One successful upgrade, OP_RETURN, saw heavy use during 2018-19. An impressive one-fifth of Bitcoin transactions once used this operation code. Most OP_RETURN activity involved the Tether/Omni layer of Bitcoin, an experimental token network called Veriblock, and an early Bitcoin-pegged NFT platform called Counterparty.

This activity contributed to the clogging up of Bitcoin’s block space and drove up fees. The transaction backlog and rising fees annoyed members of the Bitcoin community who argued that it could squeeze out users who believed Bitcoin’s early promise of cheap, quick transactions. Eventually, Omni became Tether, Veriblock fell by the wayside, and Counterparty collapsed.

Ordinal Theory began to popularize the idea of inscribed satoshis, i.e. data attached to individual satoshis.

If you can find these inscriptions, you might be in for some neat surprises. A game called Zork showed up on Satoshi 507756490124595 as part of this transaction. Satoshi’s whitepaper is embedded on the Bitcoin blockchain with this transaction. Rijndael from Jack Dorsey’s company Block figured out how to transform one of Donald Trump’s NFTs into an inscription using satoshis mined as early as 2009.

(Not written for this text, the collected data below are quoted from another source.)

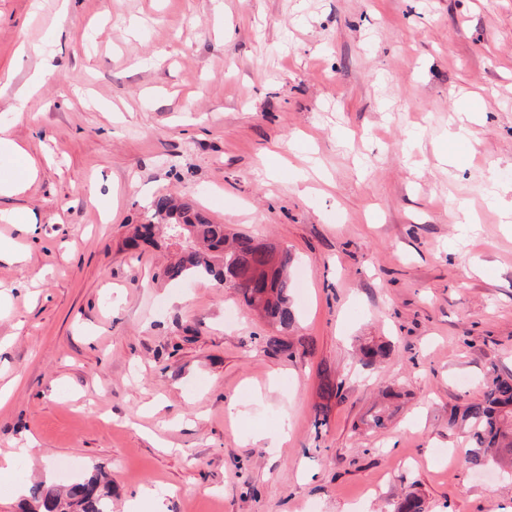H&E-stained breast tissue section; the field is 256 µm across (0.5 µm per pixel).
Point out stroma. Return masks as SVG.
I'll return each instance as SVG.
<instances>
[{
    "label": "stroma",
    "mask_w": 512,
    "mask_h": 512,
    "mask_svg": "<svg viewBox=\"0 0 512 512\" xmlns=\"http://www.w3.org/2000/svg\"><path fill=\"white\" fill-rule=\"evenodd\" d=\"M37 71L23 112L0 96L38 165L0 197V455L36 443L0 512L63 461L109 474L112 512L146 486L167 512H512L448 425L512 372V0H0V79ZM162 193L292 254L306 347L164 279L165 240L127 248Z\"/></svg>",
    "instance_id": "stroma-1"
}]
</instances>
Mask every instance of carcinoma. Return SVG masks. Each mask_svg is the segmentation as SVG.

Eric Wall has purchased a Bitcoin inscription of a Polygon-based Trump NFT.

Read more: Ethereum echoes the Blocksize Wars (why Bitcoin doesn’t need coffee)

Blockstream co-founder Adam Back thought they were silly and inefficient compared to other ways to do essentially the same thing using other methods.

Senior Bitcoin developer Adam Back is not a fan of inscriptions.

Others disagreed since the Ordinal Theory-based inscribed satoshis can use Taproot to store arbitrary data in SegWit’s witness data. SegWit can discount the data in the witness field, which can save the amount of data nodes need to store.

Ordinals developer Casey Rodarmor chimes in

Casey Rodarmor describes inscribed satoshis as a form of “digital artifact.” He says users of his command-line wallet, which he appropriately calls “ord,” can render as well as create inscriptions.

His readme documentation in the ord repository on GitHub warns that Bitcoin Core cannot recognize the inscriptions. Instead, he recommends an ord-compatible block explorer or wallet software. One possible explanation for no default support for rendering inscriptions? Bitcoin Core developers apparently do not like inscriptions.

Rodarmor affirms that inscribed satoshis are native and on-chain, despite their lack of compatibility with Bitcoin Core clients by default. He even described them as a possible way to create decentralized NFTs that cannot be rug-pulled because no JPEGs are stored on any individual server, no separate token exists, and no unaudited smart contracts exist.

Inscribed satoshis — fully on-chain Bitcoin NFTs — might become no more than an interesting way to embed art onto the Bitcoin blockchain. Many Bitcoiners are a fan of the art project. Others decry the wasted data. The entire community is reckoning with this unintended use of the Taproot upgrade. In any case, inscriptions have revived a multi-year debate about saving large amounts of non-financial data forever within Bitcoin’s blockchain.